The UK's MHRA acted as the reference member state on behalf of seven other European countries participating in the procedure (Denmark, Finland, Germany, Ireland, Norway, Spain and Sweden). Product labelling has been agreed by these countries, which will now issue their national Marketing Authorisations; this typically takes a further one to three months. In some countries, negotiations with national pricing and reimbursement authorities will be required before the medicine is made available to patients; the timing for this process varies between countries.
Elvanse was accepted for review by the MHRA in January 2012, with the application based on two European Phase III studies in children and adolescents with ADHD, and further supported by clinical data from the US. It is a long-acting, once-daily medication for the control of the symptoms of ADHD. Elvanse is the first of a new class of dopamine modulators approved in Europe that uses prodrug technology to release the active drug in the body. The inactive prodrug is absorbed from the gut into the bloodstream, where it is gradually converted to the active part of the medicine, d-amphetamine.
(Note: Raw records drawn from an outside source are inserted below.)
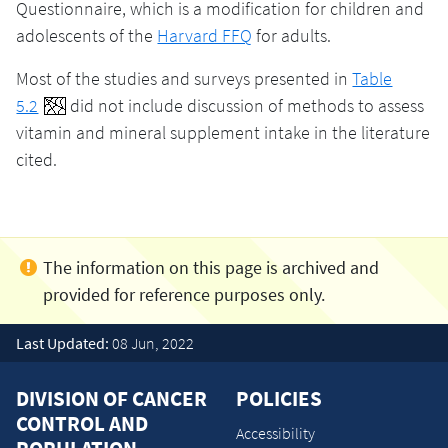
Questionnaire, which is a modification for children and
adolescents of the
Harvard FFQ
for adults.
Most of the studies and surveys presented in
Table
5.2
did not include discussion of methods to assess
vitamin and mineral supplement intake in the literature
cited.
Last Updated:
08 Jun, 2022
DIVISION OF CANCER
POLICIES
CONTROL AND
Accessibility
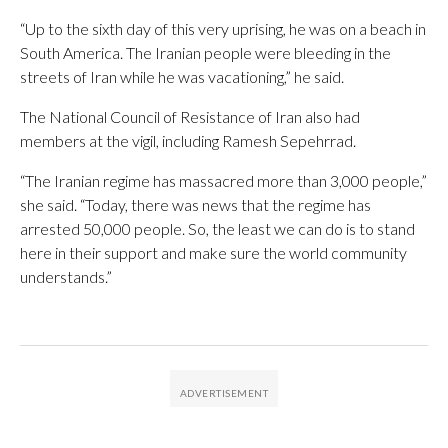
“Up to the sixth day of this very uprising, he was on a beach in
South America. The Iranian people were bleeding in the
streets of Iran while he was vacationing,” he said.
The National Council of Resistance of Iran also had
members at the vigil, including Ramesh Sepehrrad.
“The Iranian regime has massacred more than 3,000 people,”
she said. “Today, there was news that the regime has
arrested 50,000 people. So, the least we can do is to stand
here in their support and make sure the world community
understands.”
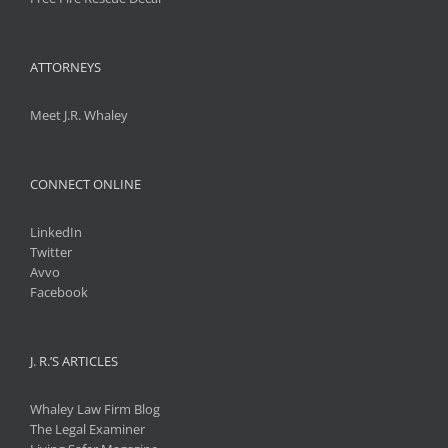
ATTORNEYS
Meet J.R. Whaley
CONNECT ONLINE
LinkedIn
Twitter
Avvo
Facebook
J. R.’S ARTICLES
Whaley Law Firm Blog
The Legal Examiner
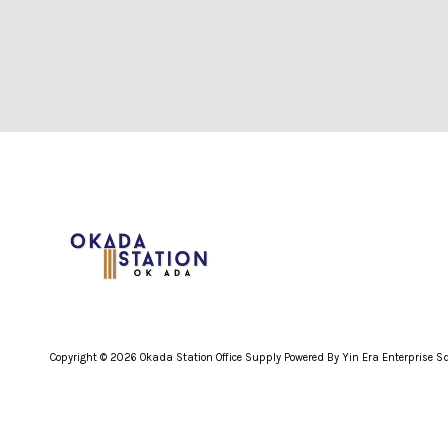
Copyright © 2026 Okada Station Office Supply Powered By Yin Era Enterprise 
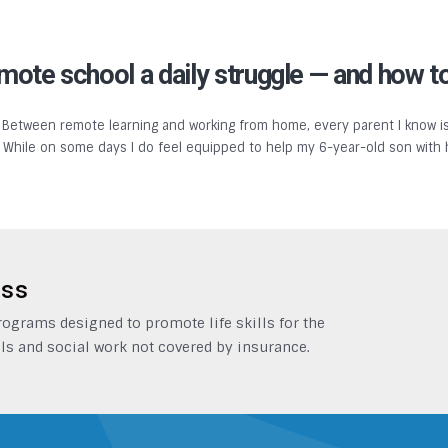
te school a daily struggle — and how to
 Between remote learning and working from home, every parent I know is
y. While on some days I do feel equipped to help my 6-year-old son with
ess
grams designed to promote life skills for the
ls and social work not covered by insurance.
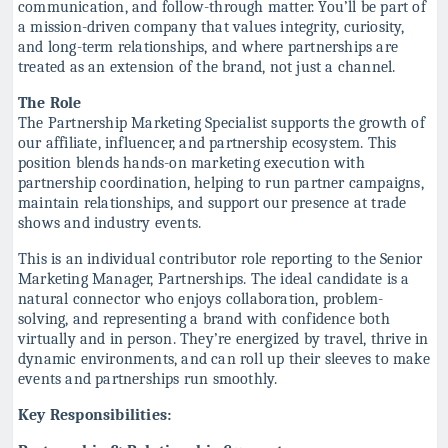
communication, and follow-through matter. You’ll be part of
a mission-driven company that values integrity, curiosity,
and long-term relationships, and where partnerships are
treated as an extension of the brand, not just a channel.
The Role
The Partnership Marketing Specialist supports the growth of
our affiliate, influencer, and partnership ecosystem. This
position blends hands-on marketing execution with
partnership coordination, helping to run partner campaigns,
maintain relationships, and support our presence at trade
shows and industry events.
This is an individual contributor role reporting to the Senior
Marketing Manager, Partnerships. The ideal candidate is a
natural connector who enjoys collaboration, problem-
solving, and representing a brand with confidence both
virtually and in person. They’re energized by travel, thrive in
dynamic environments, and can roll up their sleeves to make
events and partnerships run smoothly.
Key Responsibilities:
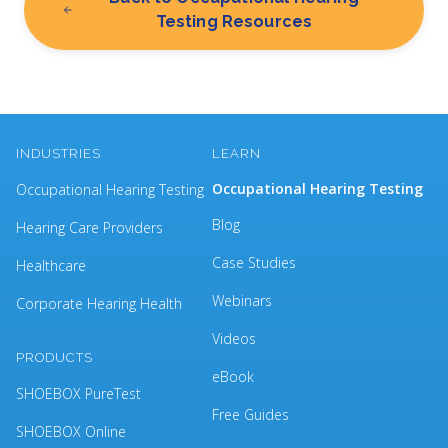
Testing Resources
INDUSTRIES
LEARN
Occupational Hearing Testing
Occupational Hearing Testing
Blog
Hearing Care Providers
Case Studies
Healthcare
Webinars
Corporate Hearing Health
Videos
PRODUCTS
eBook
SHOEBOX PureTest
Free Guides
SHOEBOX Online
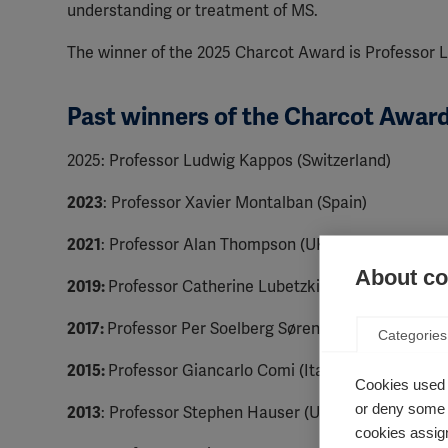
understanding or treatment of MS.
The winner of the 2025 Charcot Award is Professor
Past winners of the Charcot Awar
2025: Professor Ludwig Kappos (Switzerland)
2023
: Professor Xavier Montalban (Spain)
2021
: Professor Alan Thompson (UK)
About coo
2019:
Professor Catherine Lubetzki (France)
2017:
Professor Per Soelberg Sørensen (Denmark)
Categories
2015:
Professor Giancarlo Comi (Italy)
Cookies used 
or deny some o
2013
: Professor Stephen Hauser (USA)
cookies assign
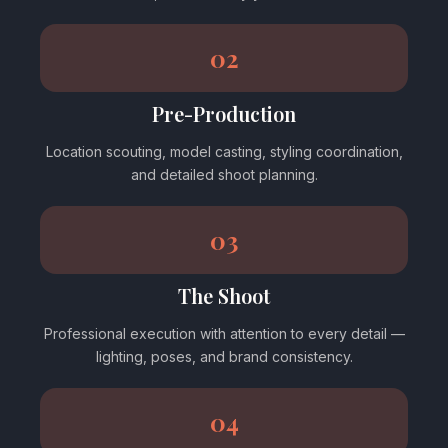
02
Pre-Production
Location scouting, model casting, styling coordination,
and detailed shoot planning.
03
The Shoot
Professional execution with attention to every detail —
lighting, poses, and brand consistency.
04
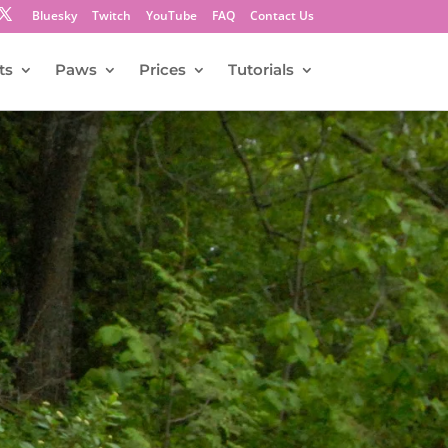
Bluesky
Twitch
YouTube
FAQ
Contact Us
ts
Paws
Prices
Tutorials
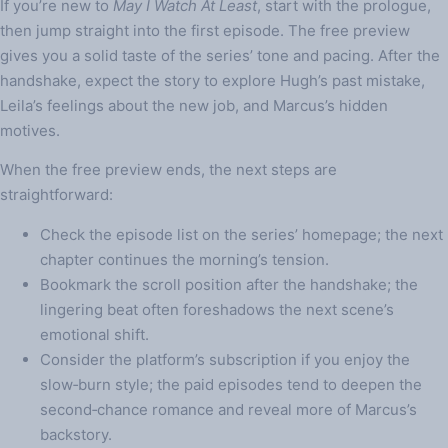
If you’re new to
May I Watch At Least
, start with the prologue,
then jump straight into the first episode. The free preview
gives you a solid taste of the series’ tone and pacing. After the
handshake, expect the story to explore Hugh’s past mistake,
Leila’s feelings about the new job, and Marcus’s hidden
motives.
When the free preview ends, the next steps are
straightforward:
Check the episode list on the series’ homepage; the next
chapter continues the morning’s tension.
Bookmark the scroll position after the handshake; the
lingering beat often foreshadows the next scene’s
emotional shift.
Consider the platform’s subscription if you enjoy the
slow‑burn style; the paid episodes tend to deepen the
second‑chance romance and reveal more of Marcus’s
backstory.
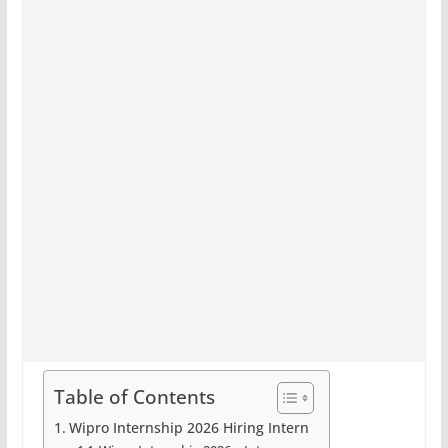
Table of Contents
Wipro Internship 2026 Hiring Intern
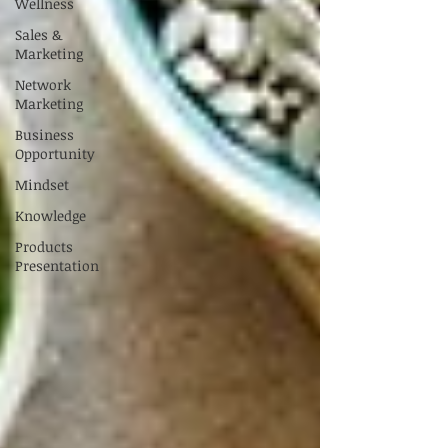
Wellness
Sales &
Marketing
Network
Marketing
Business
Opportunity
Mindset
Knowledge
Products
Presentation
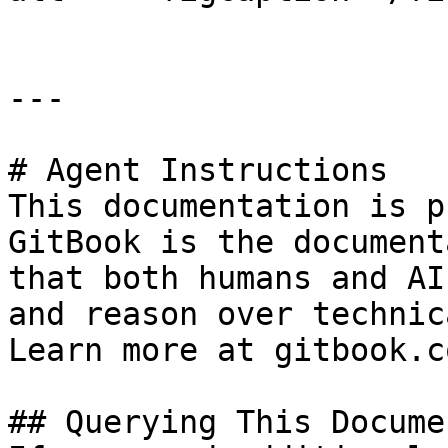
---

# Agent Instructions

This documentation is p
GitBook is the document
that both humans and AI
and reason over technic
Learn more at gitbook.co
## Querying This Docume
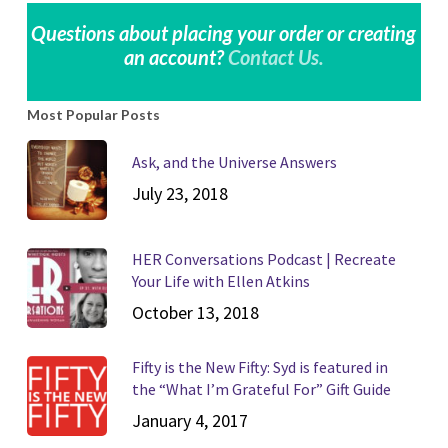
Questions about placing your order or creating
an account?
Contact Us.
Most Popular Posts
Ask, and the Universe Answers
July 23, 2018
HER Conversations Podcast | Recreate
Your Life with Ellen Atkins
October 13, 2018
Fifty is the New Fifty: Syd is featured in
the “What I’m Grateful For” Gift Guide
January 4, 2017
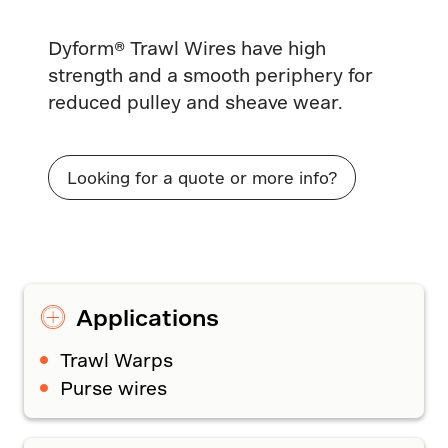
Dyform® Trawl Wires have high
strength and a smooth periphery for
reduced pulley and sheave wear.
Looking for a quote or more info?
Applications
Trawl Warps
Purse wires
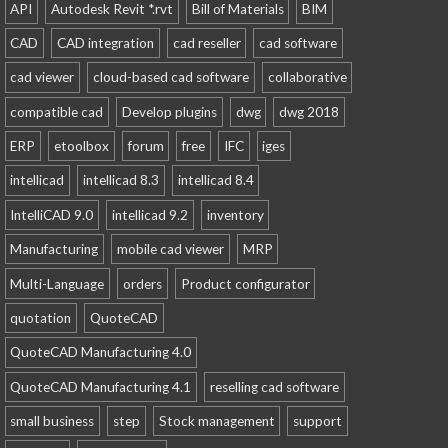
API
Autodesk Revit *.rvt
Bill of Materials
BIM
CAD
CAD integration
cad reseller
cad software
cad viewer
cloud-based cad software
collaborative
compatible cad
Develop plugins
dwg
dwg 2018
ERP
etoolbox
forum
free
IFC
iges
intellicad
intellicad 8.3
intellicad 8.4
IntelliCAD 9.0
intellicad 9.2
inventory
Manufacturing
mobile cad viewer
MRP
Multi-Language
orders
Product configurator
quotation
QuoteCAD
QuoteCAD Manufacturing 4.0
QuoteCAD Manufacturing 4.1
reselling cad software
small business
step
Stock management
support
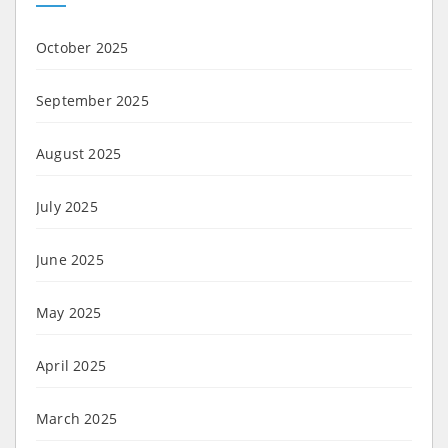
October 2025
September 2025
August 2025
July 2025
June 2025
May 2025
April 2025
March 2025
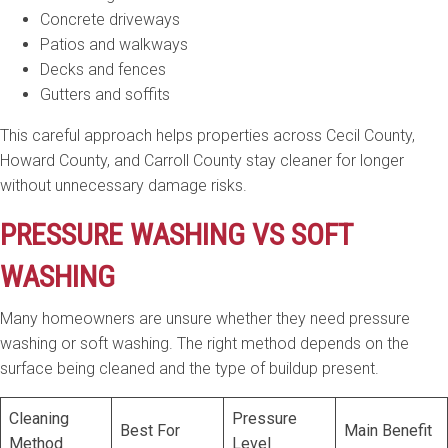
Concrete driveways
Patios and walkways
Decks and fences
Gutters and soffits
This careful approach helps properties across Cecil County,
Howard County, and Carroll County stay cleaner for longer
without unnecessary damage risks.
PRESSURE WASHING VS SOFT
WASHING
Many homeowners are unsure whether they need pressure
washing or soft washing. The right method depends on the
surface being cleaned and the type of buildup present.
Cleaning
Pressure
Best For
Main Benefit
Method
Level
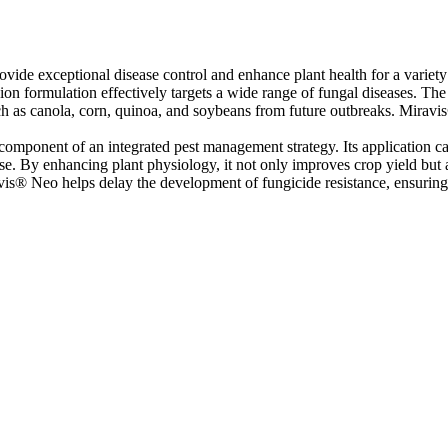
ide exceptional disease control and enhance plant health for a variety
ormulation effectively targets a wide range of fungal diseases. The sy
ch as canola, corn, quinoa, and soybeans from future outbreaks. Miravis® 
l component of an integrated pest management strategy. Its application ca
use. By enhancing plant physiology, it not only improves crop yield but a
vis® Neo helps delay the development of fungicide resistance, ensuring l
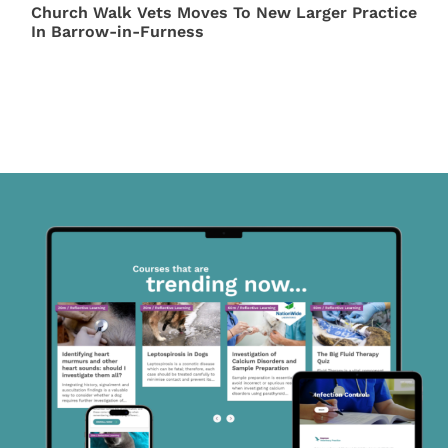
Church Walk Vets Moves To New Larger Practice
In Barrow-in-Furness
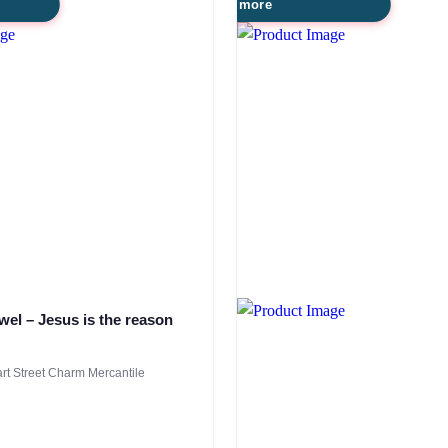
Read more
wel – Jesus is the reason
t Street Charm Mercantile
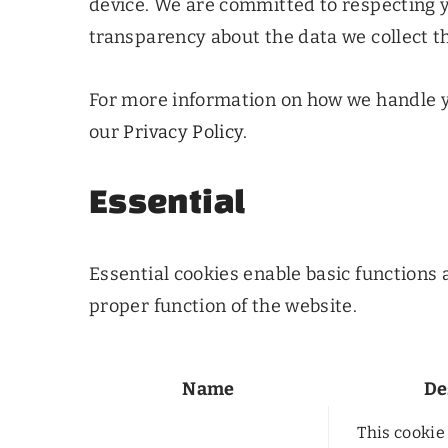
device. We are committed to respecting 
transparency about the data we collect t
For more information on how we handle y
our
Privacy Policy.
Essential
Essential cookies enable basic functions 
proper function of the website.
Name
De
This cookie 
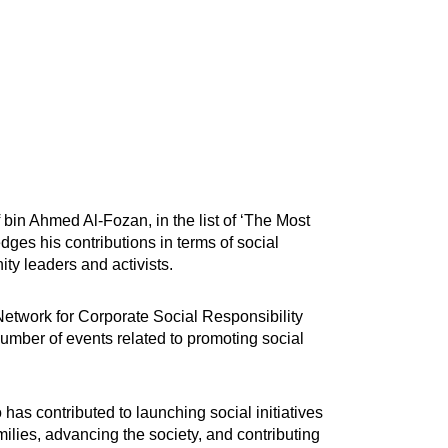
bin Ahmed Al-Fozan, in the list of ‘The Most
edges his contributions in terms of social
ty leaders and activists.
 Network for Corporate Social Responsibility
umber of events related to promoting social
s contributed to launching social initiatives
ilies, advancing the society, and contributing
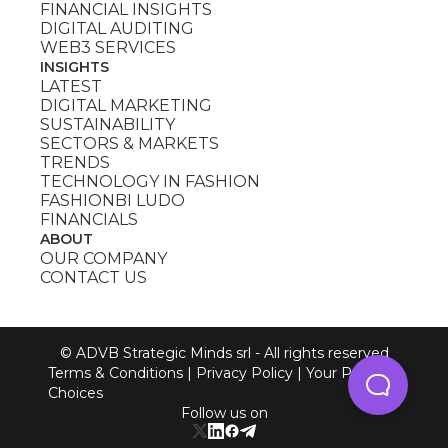
FINANCIAL INSIGHTS
DIGITAL AUDITING
WEB3 SERVICES
INSIGHTS
LATEST
DIGITAL MARKETING
SUSTAINABILITY
SECTORS & MARKETS
TRENDS
TECHNOLOGY IN FASHION
FASHIONBI LUDO
FINANCIALS
ABOUT
OUR COMPANY
CONTACT US
© ADVB Strategic Minds srl - All rights reserved
Terms & Conditions
|
Privacy Policy
|
Your Privacy
Choices
Follow us on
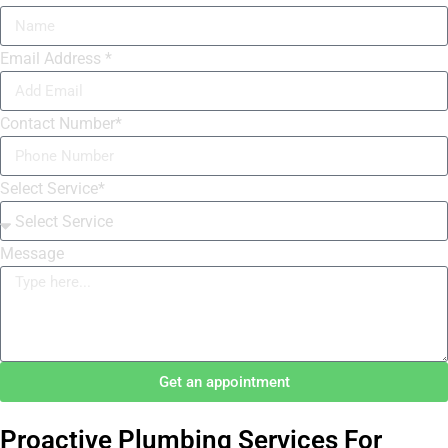
Email Address *
Contact Number*
Select Service*
Message
Get an appointment
Proactive Plumbing Services For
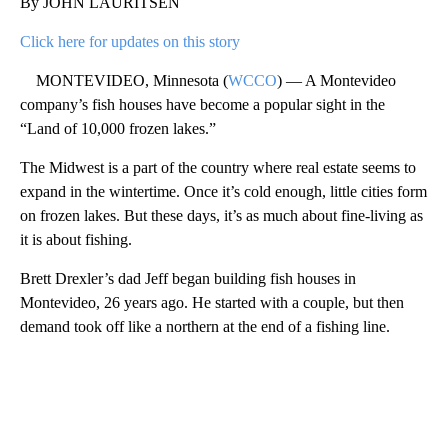
By JOHN LAURITSEN
Click here for updates on this story
MONTEVIDEO, Minnesota (
WCCO
) — A Montevideo
company’s fish houses have become a popular sight in the
“Land of 10,000 frozen lakes.”
The Midwest is a part of the country where real estate seems to
expand in the wintertime. Once it’s cold enough, little cities form
on frozen lakes. But these days, it’s as much about fine-living as
it is about fishing.
Brett Drexler’s dad Jeff began building fish houses in
Montevideo, 26 years ago. He started with a couple, but then
demand took off like a northern at the end of a fishing line.
A
D
V
E
R
TI
S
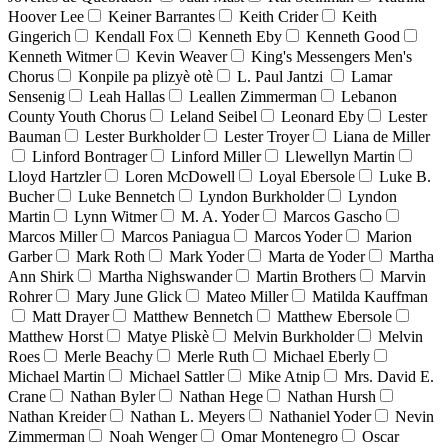
Hoover Lee
Keiner Barrantes
Keith Crider
Keith
Gingerich
Kendall Fox
Kenneth Eby
Kenneth Good
Kenneth Witmer
Kevin Weaver
King's Messengers Men's
Chorus
Konpile pa plizyè otè
L. Paul Jantzi
Lamar
Sensenig
Leah Hallas
Leallen Zimmerman
Lebanon
County Youth Chorus
Leland Seibel
Leonard Eby
Lester
Bauman
Lester Burkholder
Lester Troyer
Liana de Miller
Linford Bontrager
Linford Miller
Llewellyn Martin
Lloyd Hartzler
Loren McDowell
Loyal Ebersole
Luke B.
Bucher
Luke Bennetch
Lyndon Burkholder
Lyndon
Martin
Lynn Witmer
M. A. Yoder
Marcos Gascho
Marcos Miller
Marcos Paniagua
Marcos Yoder
Marion
Garber
Mark Roth
Mark Yoder
Marta de Yoder
Martha
Ann Shirk
Martha Nighswander
Martin Brothers
Marvin
Rohrer
Mary June Glick
Mateo Miller
Matilda Kauffman
Matt Drayer
Matthew Bennetch
Matthew Ebersole
Matthew Horst
Matye Pliskè
Melvin Burkholder
Melvin
Roes
Merle Beachy
Merle Ruth
Michael Eberly
Michael Martin
Michael Sattler
Mike Atnip
Mrs. David E.
Crane
Nathan Byler
Nathan Hege
Nathan Hursh
Nathan Kreider
Nathan L. Meyers
Nathaniel Yoder
Nevin
Zimmerman
Noah Wenger
Omar Montenegro
Oscar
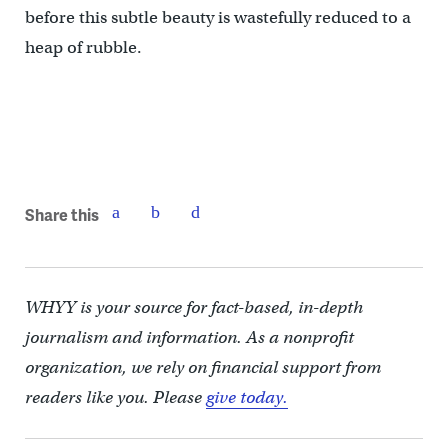
before this subtle beauty is wastefully reduced to a
heap of rubble.
Share this
WHYY is your source for fact-based, in-depth
journalism and information. As a nonprofit
organization, we rely on financial support from
readers like you. Please
give today.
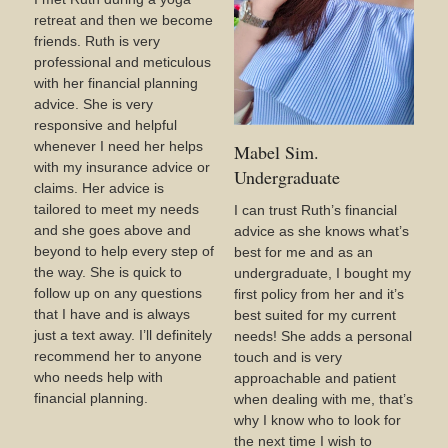
retreat and then we become
friends. Ruth is very
professional and meticulous
with her financial planning
advice. She is very
responsive and helpful
whenever I need her helps
Mabel Sim.
with my insurance advice or
Undergraduate
claims. Her advice is
tailored to meet my needs
I can trust Ruth’s financial
and she goes above and
advice as she knows what’s
beyond to help every step of
best for me and as an
the way. She is quick to
undergraduate, I bought my
follow up on any questions
first policy from her and it’s
that I have and is always
best suited for my current
just a text away. I’ll definitely
needs! She adds a personal
recommend her to anyone
touch and is very
who needs help with
approachable and patient
financial planning.
when dealing with me, that’s
why I know who to look for
the next time I wish to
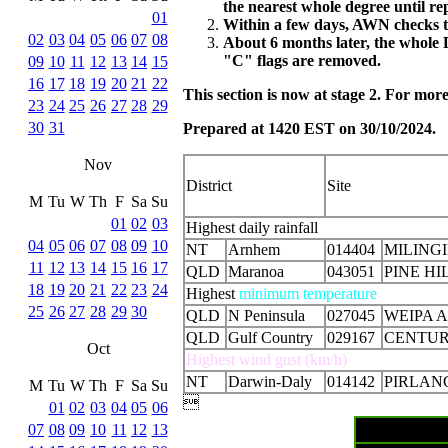
the nearest whole degree until r
01
Within a few days, AWN checks th
02
03
04
05
06
07
08
About 6 months later, the whole 
"C" flags are removed.
09
10
11
12
13
14
15
16
17
18
19
20
21
22
This section is now at stage 2. For mo
23
24
25
26
27
28
29
30
31
Prepared at 1420 EST on 30/10/2024.
Nov
District
Site
M
Tu
W
Th
F
Sa
Su
01
02
03
Highest daily rainfall
04
05
06
07
08
09
10
NT
Arnhem
014404
MILING
11
12
13
14
15
16
17
QLD
Maranoa
043051
PINE HI
18
19
20
21
22
23
24
Highest
minimum temperature
25
26
27
28
29
30
QLD
N Peninsula
027045
WEIPA 
QLD
Gulf Country
029167
CENTUR
Oct
Highest wind gust (km/h)
NT
Darwin-Daly
014142
PIRLAN
M
Tu
W
Th
F
Sa
Su

01
02
03
04
05
06
07
08
09
10
11
12
13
The active part of Elvanse is thought to work by increasing the levels of neurotransmitters responsible for activity, attention and concentration.
The product is currently available in the US and Canada under the tradename, Vyvanse, for the treatment of ADHD in children, adolescents and adults; and in Brazil, under the tradename, Venvanse, for the treatment of ADHD in children aged six to 12 years. The efficacy and safety of the drug has been studied in many clinical trials. Elvanse will be marketed as Tyvense in Ireland.